Source excerpt
🗞️ Why in News Tarique Rahman’s swearing-in as Bangladesh’s Prime Minister on February 17, 2026 marks the end of the interim Muhammad Yunus period and signals a new political chapter — challenging India to reset a relationship that frayed sharply after Sheikh Hasina’s ouster in August 2024.

The Context: What Changed in August 2024

On August 5, 2024, Sheikh Hasina of the Awami League fled Bangladesh amid the mass “July Revolution” led by students against the quota system in government jobs. The revolution rapidly became anti-autocracy and, critically from India’s perspective, anti-India.

Hasina had been India’s most reliable partner in Bangladesh:

  • Dismantled Northeast insurgent camps (ULFA, NDFB) that used Bangladeshi soil
  • Signed the Land Boundary Agreement (LBA) 2015 resolving 162 enclaves
  • Co-inaugurated the India-Bangladesh Friendship Pipeline (Siliguri-Parbatipur diesel pipeline)
  • Maintained the Maitree STPP partnership
  • Kept Chinese influence in check (rejected Sonadia Port to China)

Her departure left India exposed — no diplomatic infrastructure for a BNP relationship; widespread anti-India sentiment in Bangladesh amplified by social media; and an interim government (Muhammad Yunus) that was not hostile but not enthusiastic about India either.

BNP’s Historical Relationship with India — Complex

The Bangladesh Nationalist Party (BNP), founded by Ziaur Rahman (President, 1976–1981), has historically been India-sceptical:

  • Closer ties with China and the Gulf
  • More accommodating of Jamaat-e-Islami (India designates LeT and HuJI as terrorist, both with Jamaat links)
  • Raised Farakka Barrage water sharing as anti-India rhetoric during election campaigns
  • In the 1990s-2000s, BNP-Jamaat coalition governments allowed NE insurgents safe harbour (ULFA, NSCN(I-M))

(Saved data entries)
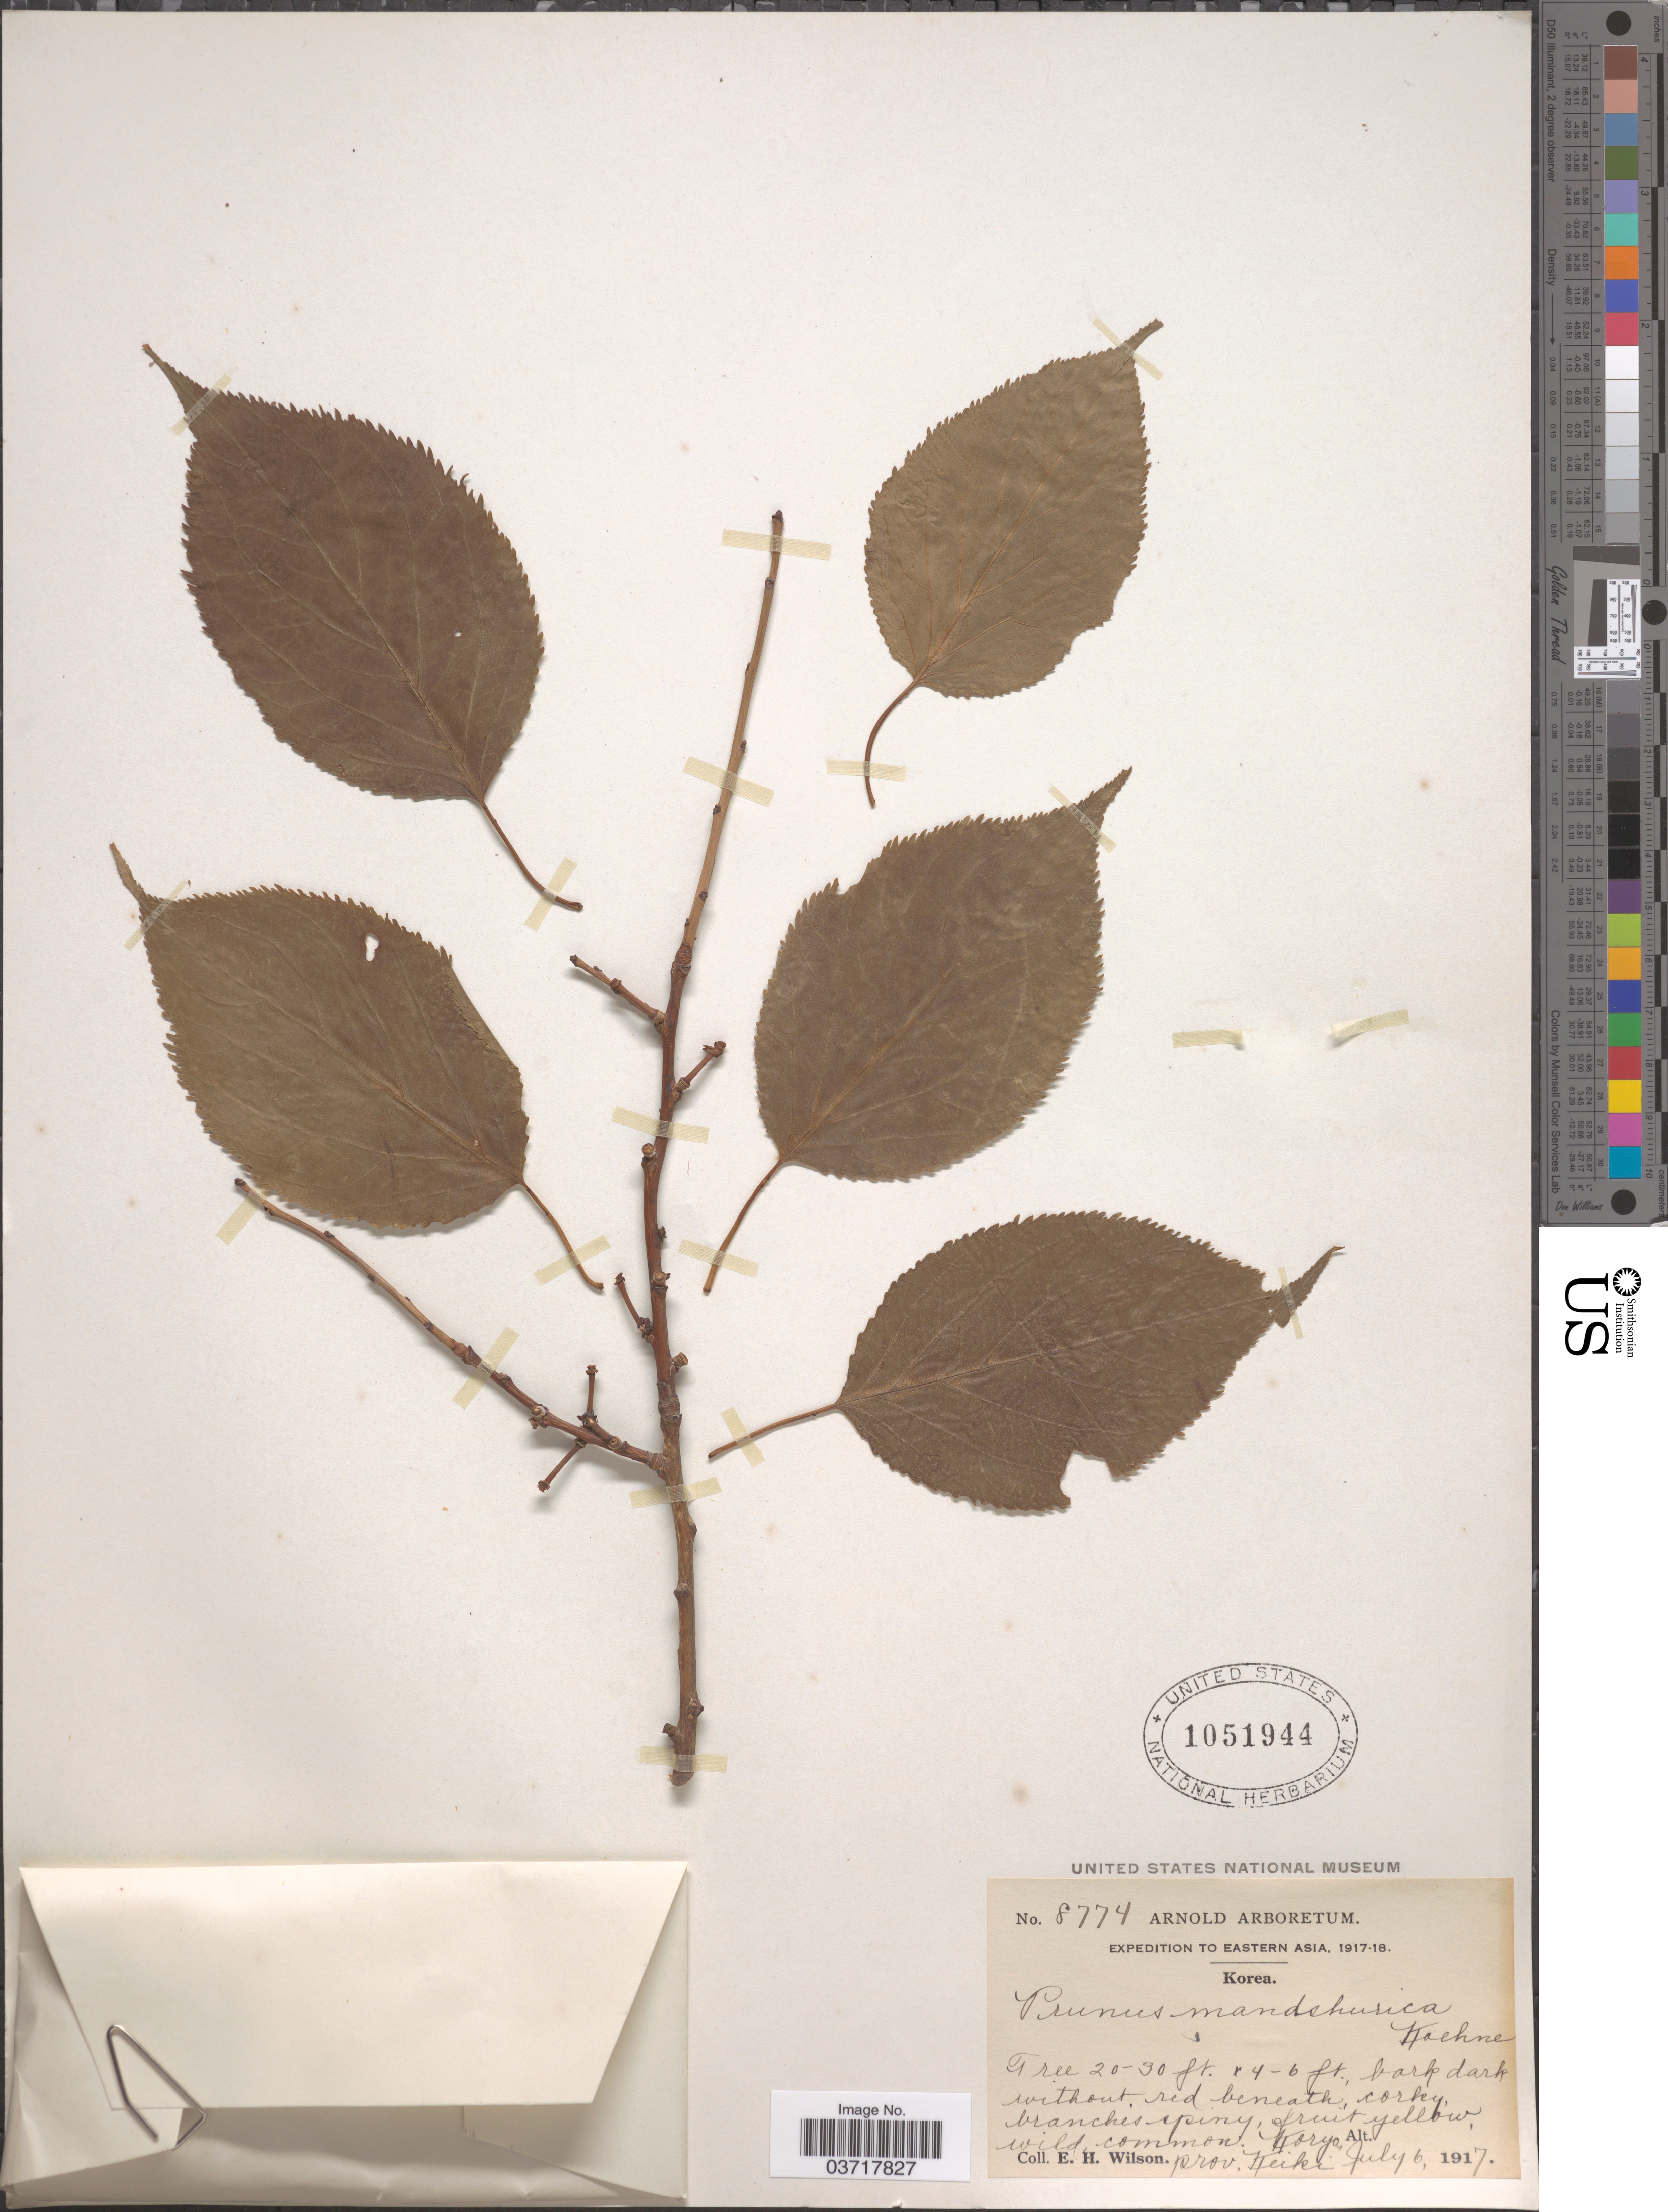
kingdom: Plantae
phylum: Tracheophyta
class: Magnoliopsida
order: Rosales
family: Rosaceae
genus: Prunus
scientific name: Prunus mandshurica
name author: (Maxim.) Koehne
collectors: E. Wilson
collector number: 8774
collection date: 1917-07-06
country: South Korea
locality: Koryo, prov. Keiki.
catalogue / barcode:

Job
Edit the India–Bangladesh article from "The Context: What" up to and including "Port to China)", with "Bangladesh Awami League" in place of "Awami League".

The reply
The Context: What Changed in August 2024

On August 5, 2024, Sheikh Hasina of the Bangladesh Awami League fled Bangladesh amid the mass “July Revolution” led by students against the quota system in government jobs. The revolution rapidly became anti-autocracy and, critically from India’s perspective, anti-India.

Hasina had been India’s most reliable partner in Bangladesh:

  • Dismantled Northeast insurgent camps (ULFA, NDFB) that used Bangladeshi soil
  • Signed the Land Boundary Agreement (LBA) 2015 resolving 162 enclaves
  • Co-inaugurated the India-Bangladesh Friendship Pipeline (Siliguri-Parbatipur diesel pipeline)
  • Maintained the Maitree STPP partnership
  • Kept Chinese influence in check (rejected Sonadia Port to China)